**WORK ITEM:**
For the material that follows, list every line containing the word "normal".

======== DATASET RECORDS ========

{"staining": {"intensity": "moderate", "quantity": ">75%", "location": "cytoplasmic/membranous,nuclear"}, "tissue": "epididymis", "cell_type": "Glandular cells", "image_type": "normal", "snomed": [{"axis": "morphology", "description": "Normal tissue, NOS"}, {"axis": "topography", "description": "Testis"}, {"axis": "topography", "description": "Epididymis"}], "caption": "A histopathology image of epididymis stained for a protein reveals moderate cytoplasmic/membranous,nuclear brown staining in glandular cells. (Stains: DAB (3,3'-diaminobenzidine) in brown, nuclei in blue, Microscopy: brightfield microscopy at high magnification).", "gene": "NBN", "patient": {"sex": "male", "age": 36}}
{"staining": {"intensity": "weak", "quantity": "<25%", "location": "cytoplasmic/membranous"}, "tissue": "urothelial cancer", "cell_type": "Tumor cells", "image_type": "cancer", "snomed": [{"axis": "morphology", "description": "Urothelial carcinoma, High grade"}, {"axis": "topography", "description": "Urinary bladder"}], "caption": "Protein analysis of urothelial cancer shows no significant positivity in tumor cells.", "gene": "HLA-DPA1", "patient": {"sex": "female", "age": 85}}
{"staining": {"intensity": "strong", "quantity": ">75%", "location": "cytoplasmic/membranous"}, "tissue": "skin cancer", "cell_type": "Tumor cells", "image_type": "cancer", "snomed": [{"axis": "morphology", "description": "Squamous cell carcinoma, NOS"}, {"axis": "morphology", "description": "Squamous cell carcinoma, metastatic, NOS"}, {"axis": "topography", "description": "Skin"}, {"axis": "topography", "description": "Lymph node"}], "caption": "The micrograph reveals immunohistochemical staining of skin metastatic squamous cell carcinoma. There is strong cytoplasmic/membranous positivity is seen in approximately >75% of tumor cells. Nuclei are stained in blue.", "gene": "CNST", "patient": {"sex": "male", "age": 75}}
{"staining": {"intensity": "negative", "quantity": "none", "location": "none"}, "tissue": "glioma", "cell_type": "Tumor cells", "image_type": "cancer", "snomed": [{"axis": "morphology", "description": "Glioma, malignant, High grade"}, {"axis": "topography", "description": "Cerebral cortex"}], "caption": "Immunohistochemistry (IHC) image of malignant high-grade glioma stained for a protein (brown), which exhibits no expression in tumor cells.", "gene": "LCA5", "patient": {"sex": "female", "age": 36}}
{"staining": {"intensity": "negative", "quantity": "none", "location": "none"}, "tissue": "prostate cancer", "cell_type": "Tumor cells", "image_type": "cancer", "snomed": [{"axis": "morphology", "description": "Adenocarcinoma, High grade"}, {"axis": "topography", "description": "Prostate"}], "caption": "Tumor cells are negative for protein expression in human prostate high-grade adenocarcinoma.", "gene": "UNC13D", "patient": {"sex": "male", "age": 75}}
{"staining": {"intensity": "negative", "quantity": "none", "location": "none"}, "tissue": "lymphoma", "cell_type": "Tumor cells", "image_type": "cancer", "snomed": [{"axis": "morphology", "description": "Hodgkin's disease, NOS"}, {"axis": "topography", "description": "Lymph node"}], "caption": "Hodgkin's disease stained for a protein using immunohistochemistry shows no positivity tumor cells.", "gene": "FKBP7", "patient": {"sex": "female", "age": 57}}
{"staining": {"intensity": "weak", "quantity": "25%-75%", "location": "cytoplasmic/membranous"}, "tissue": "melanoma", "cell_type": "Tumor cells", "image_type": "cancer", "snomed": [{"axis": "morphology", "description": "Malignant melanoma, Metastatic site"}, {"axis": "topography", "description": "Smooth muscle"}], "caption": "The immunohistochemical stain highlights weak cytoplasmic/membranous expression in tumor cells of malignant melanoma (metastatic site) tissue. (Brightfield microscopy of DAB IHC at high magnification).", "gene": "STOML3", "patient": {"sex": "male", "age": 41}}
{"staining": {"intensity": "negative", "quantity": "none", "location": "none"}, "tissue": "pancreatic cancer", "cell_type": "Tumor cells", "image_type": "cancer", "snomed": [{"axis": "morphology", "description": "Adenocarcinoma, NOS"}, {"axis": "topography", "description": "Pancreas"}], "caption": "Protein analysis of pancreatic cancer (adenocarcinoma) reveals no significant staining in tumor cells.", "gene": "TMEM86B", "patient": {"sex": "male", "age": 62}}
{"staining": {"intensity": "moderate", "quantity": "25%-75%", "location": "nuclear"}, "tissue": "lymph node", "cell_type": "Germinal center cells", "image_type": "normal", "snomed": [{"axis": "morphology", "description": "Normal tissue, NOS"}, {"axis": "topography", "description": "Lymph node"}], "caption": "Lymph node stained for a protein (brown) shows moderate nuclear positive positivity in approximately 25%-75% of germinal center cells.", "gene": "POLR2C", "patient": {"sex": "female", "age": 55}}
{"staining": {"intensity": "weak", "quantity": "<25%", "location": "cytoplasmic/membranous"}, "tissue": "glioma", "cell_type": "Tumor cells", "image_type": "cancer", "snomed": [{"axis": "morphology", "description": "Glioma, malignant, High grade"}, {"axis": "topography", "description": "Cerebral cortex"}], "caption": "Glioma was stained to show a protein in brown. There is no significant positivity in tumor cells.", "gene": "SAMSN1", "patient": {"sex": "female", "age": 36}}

========

**RESPONSE TO THE TASK:**
{"staining": {"intensity": "moderate", "quantity": ">75%", "location": "cytoplasmic/membranous,nuclear"}, "tissue": "epididymis", "cell_type": "Glandular cells", "image_type": "normal", "snomed": [{"axis": "morphology", "description": "Normal tissue, NOS"}, {"axis": "topography", "description": "Testis"}, {"axis": "topography", "description": "Epididymis"}], "caption": "A histopathology image of epididymis stained for a protein reveals moderate cytoplasmic/membranous,nuclear brown staining in glandular cells. (Stains: DAB (3,3'-diaminobenzidine) in brown, nuclei in blue, Microscopy: brightfield microscopy at high magnification).", "gene": "NBN", "patient": {"sex": "male", "age": 36}}
{"staining": {"intensity": "moderate", "quantity": "25%-75%", "location": "nuclear"}, "tissue": "lymph node", "cell_type": "Germinal center cells", "image_type": "normal", "snomed": [{"axis": "morphology", "description": "Normal tissue, NOS"}, {"axis": "topography", "description": "Lymph node"}], "caption": "Lymph node stained for a protein (brown) shows moderate nuclear positive positivity in approximately 25%-75% of germinal center cells.", "gene": "POLR2C", "patient": {"sex": "female", "age": 55}}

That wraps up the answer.